Report: Morgan Stanley Smith Barney Discussing Cuts to Brokerage BusinessPosted by in Blog on August 9, 2012
Morgan Stanley is talking about making even more substantial cuts to its Morgan Stanley Smith Barney brokerage business, Reuters reports. There has recently been internal discussion about making a 10% cut to the company’s 120 branch complexes. Just last week, the company cut its regions from 16 to 12, cutting out four managerial positions. At the end of last year, the company had 19 regions.
According to the Wall Street Journal, Doug Kentfield, Bill McMahon and Rick Skae, three top executives at Morgan Stanley Smith Barney, held conference calls talking with the remaining 12 division directors, reportedly giving them a heads-up that company consolidation, reassignments, and cuts were coming. August 17 was a date discussed for the changes to be revealed.
While there was reportedly no talk about cutting any of the 16,900 financial advisor positions, there could be some eliminations of support staff, compliance, and risk management roles within the branch complexes.

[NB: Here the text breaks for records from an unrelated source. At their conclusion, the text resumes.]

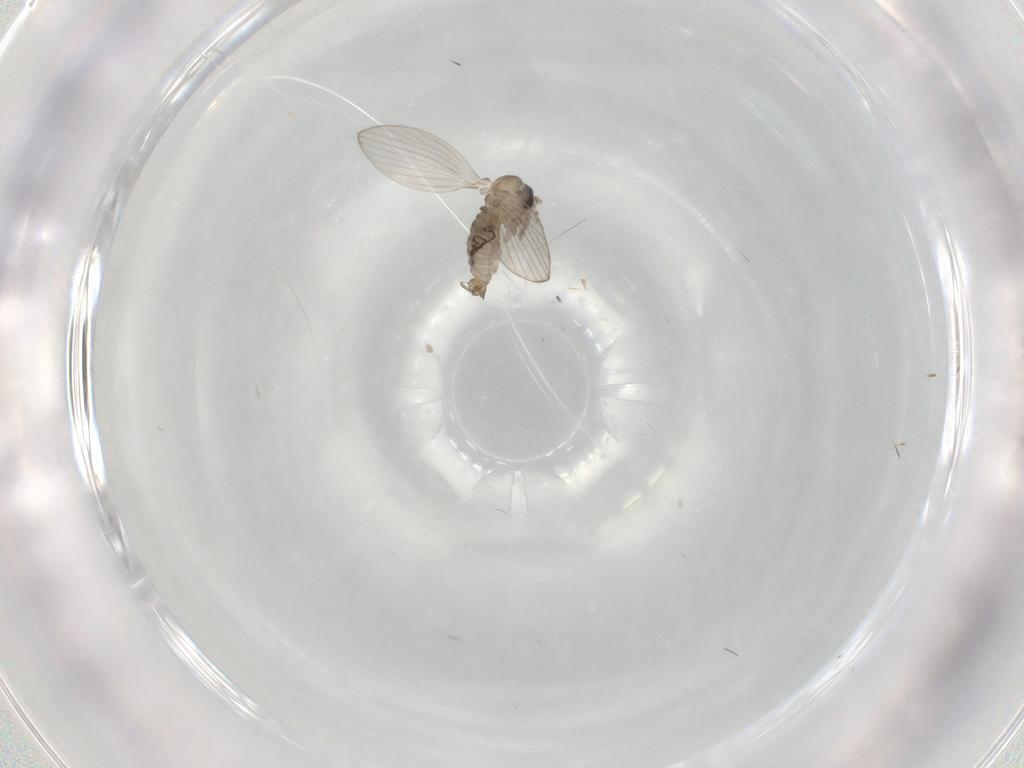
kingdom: Animalia
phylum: Arthropoda
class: Insecta
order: Diptera
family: Psychodidae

Morgan Stanley currently has 743 retail offices around the world, 16% fewer than in 2010. Morgan Stanley combined its brokerage division with Smith Barney in 2009. In addition, Morgan Stanley said in July that it was planning to reduce the overall company’s head count by 700 by the end of 2012.
Danny Sarch, a recruiter for Leitner Sarch Consultants, told the Journal that Morgan Stanley’s cost-cutting initiatives are known within the company as “Project August.”
Christine Jockle, a spokesperson for Morgan Stanley, declined to comment on the story.